## Web Scraping Part II

This notebook is associated with the lesson titled **Introduction to Web Scraping Part 2** in the Web Scraping and Data Storage Module. In this notebook we perform the following tasks:

    - Explore the output of extract_team_links
    - Retrieve the URLs associated with each teams boxscore hyperlink
    - Consolidate links to games during a season

In [None]:
# Imports
import requests
from bs4 import BeautifulSoup
import numpy as np

## Reviewing Output of extract_team_links

In [None]:
# copy of function created in the previous lesson
def extract_team_links(year):
    """Takes a season year, requests the NFL Standings & Team Stats page for the given year and returns a list 
    of links to each season + team landing page. """
    
    resp = requests.get(f"https://www.pro-football-reference.com/years/{year}/")
    soup = BeautifulSoup(resp.text, 'html.parser')
    nfc_div = soup.find(id="div_NFC")
    afc_div = soup.find(id="div_AFC")
    nfc_links = nfc_div.find_all('a')
    afc_links = afc_div.find_all('a')
    team_links = afc_links + nfc_links
    return team_links


In [None]:
team_links = extract_team_links(year=2020)

print(f"Element: {team_links[0]}")
print(f"Element Type: {type(team_links[0])}")
print(f"Reference: {team_links[0]['href']}")


## Retrive URLs from Boxscore Hyperlinks

In [None]:
sample_href = team_links[0]["href"]
full_url = "https://www.pro-football-reference.com" + sample_href
print(full_url)

In [None]:
def extract_boxscore_links(team_season_overview_suffix):
    """ Takes a string associated with a teams season overview url, requests access to the page and extracts all 
    hyperlink addresses associated with the boxscore hyperlinks.
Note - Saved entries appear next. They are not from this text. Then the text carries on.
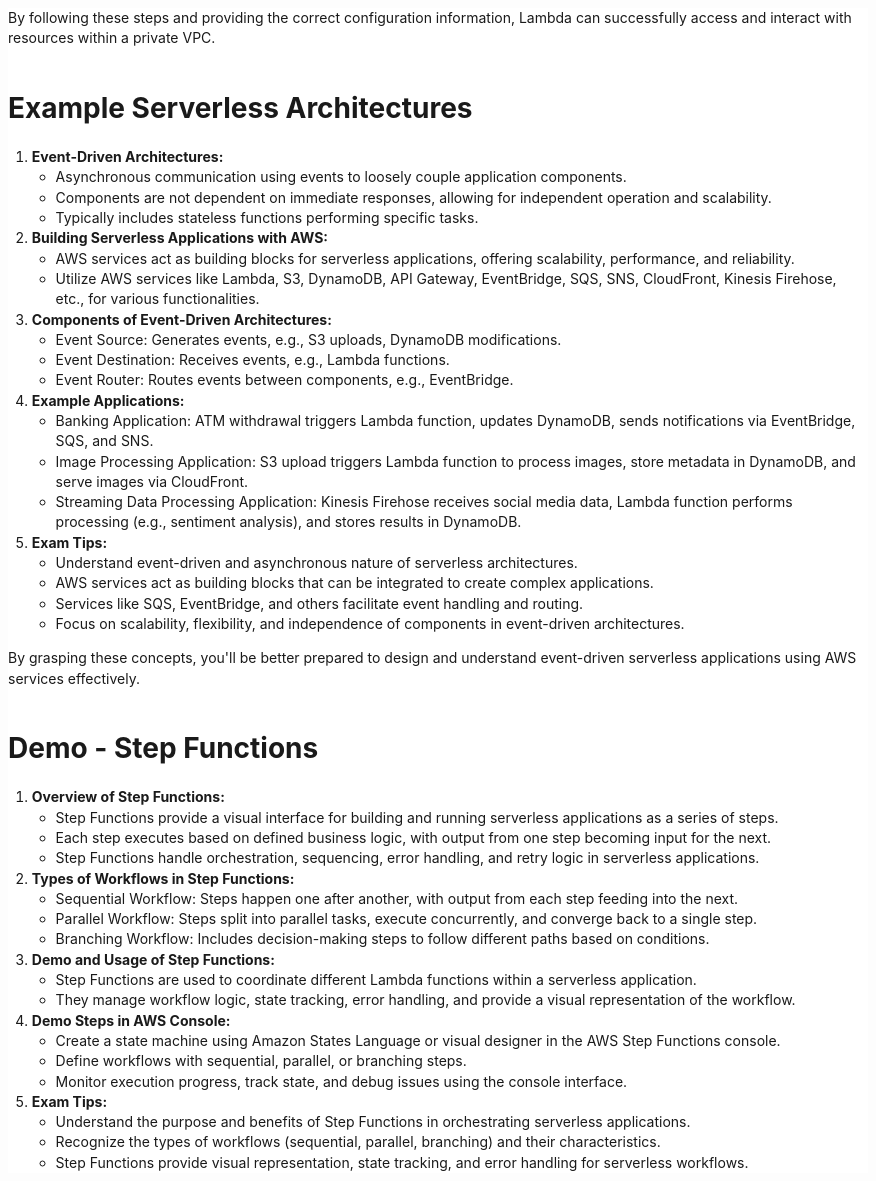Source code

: By following these steps and providing the correct configuration information, Lambda can successfully access and interact with resources within a private VPC.

# Example Serverless Architectures
1. **Event-Driven Architectures:**
    - Asynchronous communication using events to loosely couple application components.
    - Components are not dependent on immediate responses, allowing for independent operation and scalability.
    - Typically includes stateless functions performing specific tasks.
2. **Building Serverless Applications with AWS:**
    - AWS services act as building blocks for serverless applications, offering scalability, performance, and reliability.
    - Utilize AWS services like Lambda, S3, DynamoDB, API Gateway, EventBridge, SQS, SNS, CloudFront, Kinesis Firehose, etc., for various functionalities.
3. **Components of Event-Driven Architectures:**
    - Event Source: Generates events, e.g., S3 uploads, DynamoDB modifications.
    - Event Destination: Receives events, e.g., Lambda functions.
    - Event Router: Routes events between components, e.g., EventBridge.
4. **Example Applications:**
    - Banking Application: ATM withdrawal triggers Lambda function, updates DynamoDB, sends notifications via EventBridge, SQS, and SNS.
    - Image Processing Application: S3 upload triggers Lambda function to process images, store metadata in DynamoDB, and serve images via CloudFront.
    - Streaming Data Processing Application: Kinesis Firehose receives social media data, Lambda function performs processing (e.g., sentiment analysis), and stores results in DynamoDB.
5. **Exam Tips:**
    - Understand event-driven and asynchronous nature of serverless architectures.
    - AWS services act as building blocks that can be integrated to create complex applications.
    - Services like SQS, EventBridge, and others facilitate event handling and routing.
    - Focus on scalability, flexibility, and independence of components in event-driven architectures.

By grasping these concepts, you'll be better prepared to design and understand event-driven serverless applications using AWS services effectively.

# Demo - Step Functions
1. **Overview of Step Functions:**
    - Step Functions provide a visual interface for building and running serverless applications as a series of steps.
    - Each step executes based on defined business logic, with output from one step becoming input for the next.
    - Step Functions handle orchestration, sequencing, error handling, and retry logic in serverless applications.
2. **Types of Workflows in Step Functions:**
    - Sequential Workflow: Steps happen one after another, with output from each step feeding into the next.
    - Parallel Workflow: Steps split into parallel tasks, execute concurrently, and converge back to a single step.
    - Branching Workflow: Includes decision-making steps to follow different paths based on conditions.
3. **Demo and Usage of Step Functions:**
    - Step Functions are used to coordinate different Lambda functions within a serverless application.
    - They manage workflow logic, state tracking, error handling, and provide a visual representation of the workflow.
4. **Demo Steps in AWS Console:**
    - Create a state machine using Amazon States Language or visual designer in the AWS Step Functions console.
    - Define workflows with sequential, parallel, or branching steps.
    - Monitor execution progress, track state, and debug issues using the console interface.
5. **Exam Tips:**
    - Understand the purpose and benefits of Step Functions in orchestrating serverless applications.
    - Recognize the types of workflows (sequential, parallel, branching) and their characteristics.
    - Step Functions provide visual representation, state tracking, and error handling for serverless workflows.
Returns a list of hyperlink suffix strings for
    all of a team's games during a season. """
    
    full_url = "https://www.pro-football-reference.com" + team_season_overview_suffix
    resp = requests.get(full_url)
    soup = BeautifulSoup(resp.text, 'html.parser')
    link_elements = [a for a in soup.find_all("a") if a.text == 'boxscore']
    links = [l['href'] for l in link_elements]
    return links

In [None]:
links = extract_boxscore_links(team_season_overview_suffix=sample_href)
links

## Join Functions

In [None]:
def unique_game_links(year):
    """ Takes a year. Extracts each team's season overview url. For each team extracts all associated games they
    participated in during the season. Merges all game links and removes duplicates. Returns a list of url suffix
    strings. """
    
    all_boxscores = [extract_boxscore_links(url['href']) for url in extract_team_links(year)]
    flattened_list = np.hstack([np.array(b) for b in all_boxscores])
    unique_game_links = np.unique(flattened_list)
    return unique_game_links

In [None]:
links = unique_game_links(year=2020)
links